Introduction: 3D Printed Hidden Blade Prop - Fusion 360 Design
This is a project that I undertook for a Halloween costume prop. It worked several times, but did eventually fail just before leaving for a costume party.
DISCLAIMER: This is not an original design by me (I'm of the opinion that very few of us actually create truly original designs). I did some reverse engineering on several hidden blade props I found online, mainly the one done by Colin Furze (YouTube). Side Note: I highly recommend checking out Mr. Furze' YouTube channel as it is highly entertaining and has a lot of inspiring ideas as well as interesting construction techniques.
The design was done entirely in Fusion 360. The device was printed using a Stratasys Dimension 3D printer. The blade was cut from a piece of acrylic and had a slot milled (for a battery and LED) using an X-Carve CNC routing table.
I will provide a general overview into the process of how I designed this project using Fusion 360. For some processes, I will demonstrate with a screen cast how to accomplish the desired task. The purpose of this particular Instructable is not to be an in-depth guide into using CAD software or 3D printers. The purpose is mainly to showcase how Autodesk Fusion 360 could be used to create a virtual mechanism with several components which could be 3D printed and assembled into a functional real world mechanism.
Step 1: Design Process
The first step after starting a new design file was to create separate components for each of the pieces needed for the hidden blade prop. This populates the design tree with several expandable folders.
Step 2: Sketching and Modeling
After the initial design tree was constructed each component was sketched up and modelled. This process involves creating a 2D sketch and then "Extruding" it to create a 3D object with a matching profile. The 3D object can then be modified by stretching the faces or making sketches on the faces and extruding either positively or negatively. A hole would be made by sketching a circle on the face of an object and negatively extruding into the object.

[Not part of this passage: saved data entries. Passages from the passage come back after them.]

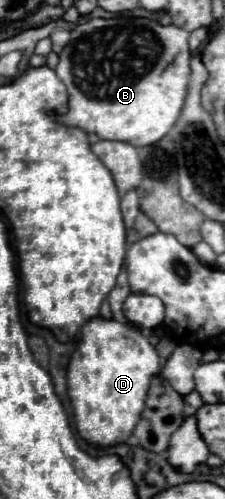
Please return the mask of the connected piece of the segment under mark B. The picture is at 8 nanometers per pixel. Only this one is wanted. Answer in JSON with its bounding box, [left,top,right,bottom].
[56,16,190,146]

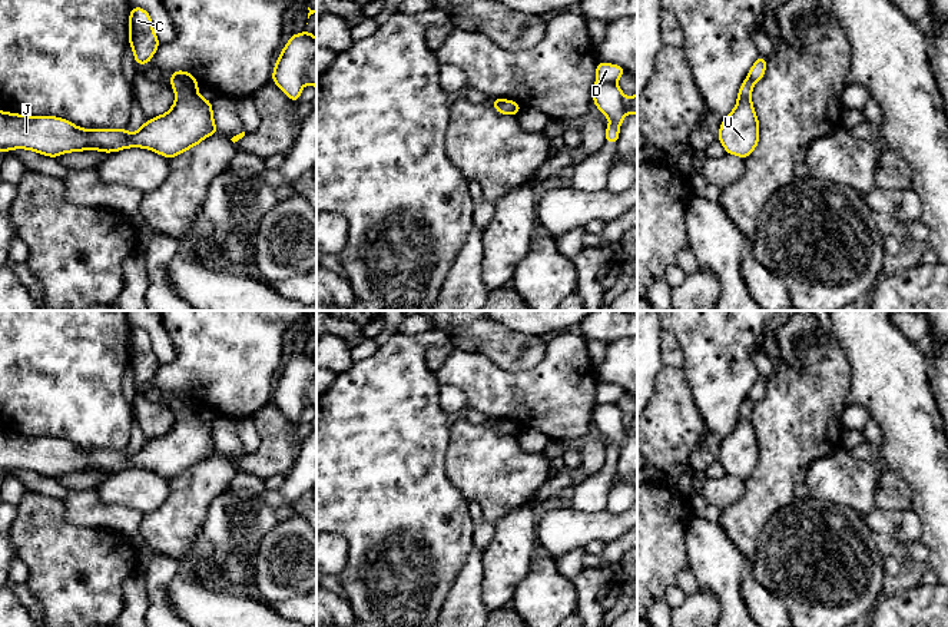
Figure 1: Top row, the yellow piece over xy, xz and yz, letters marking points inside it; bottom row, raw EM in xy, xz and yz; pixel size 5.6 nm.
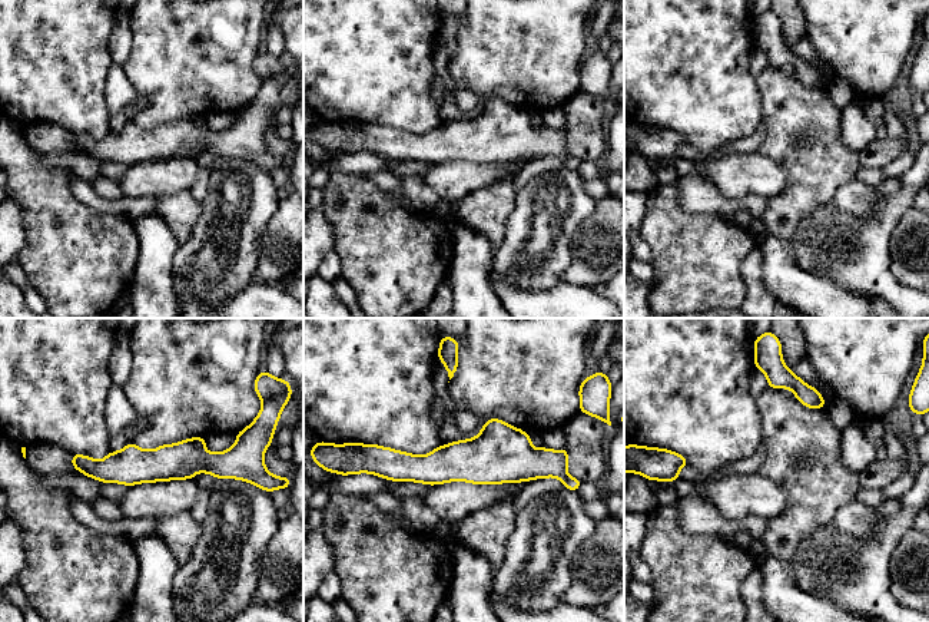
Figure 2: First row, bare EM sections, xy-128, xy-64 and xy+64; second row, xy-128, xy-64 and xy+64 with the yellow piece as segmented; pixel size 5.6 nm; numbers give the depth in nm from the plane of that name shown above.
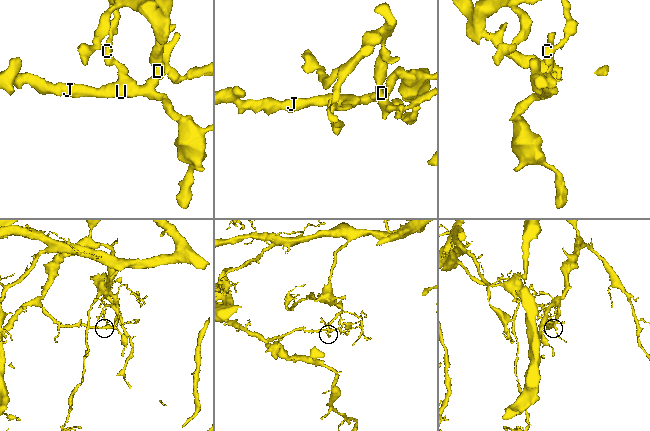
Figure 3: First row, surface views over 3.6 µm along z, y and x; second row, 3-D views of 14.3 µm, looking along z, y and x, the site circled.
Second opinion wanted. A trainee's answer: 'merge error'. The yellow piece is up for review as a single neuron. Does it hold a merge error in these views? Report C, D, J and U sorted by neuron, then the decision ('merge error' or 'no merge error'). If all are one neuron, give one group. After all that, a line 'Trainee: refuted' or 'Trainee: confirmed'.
C / D J U | merge error
Trainee: confirmed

A shaft would be made by sketching a circle on the face of an object and positively extruding away from it.
NOTE: There is a .GIF in the first image frame but it doesn't seem to be working in the "Full Preview" window. I apologize and will attempt to include an alternative form of instruction ASAP.
Step 3: Assembly
Once components have been modeled, they can be re-positioned using the "Move" and "Align" tools. They can be connected to each other using static or moving "Joints". It is important to consider the order in which joints are created and what the dependencies are between each of the joints and objects. It is possible to create a joint constraint that is impossible to complete. If two objects have a static joint that prevents them from moving relative to each-other, it is not possible to later on create a joint that requires one of the objects to move while the other remains stationary.
NOTE: I am having the same issue with the .GIF file for this step as well.
Step 4: Motion Testing
It is possible to create physical interactions between components in an assembly. This means if one component is moved, it will move the other components that are connected to it, creating a simulation of the mechanisms' movement.
Step 5: 3D Printing
Once all of the components were completed and modified as required to allow the desired movements and fits, they can be saved in a file format that can be sent to a 3D printer. Each component was "Exported" as an .STL file and sent to 3D printer using another software package.
Step 6: Assembled Product
After all of the components were 3D printed everything was assembled into the final product you see in the picture.
I am currently trying to prepare a YouTube video for the instructional videos since some of the .GIF files I've uploaded do not seem to work.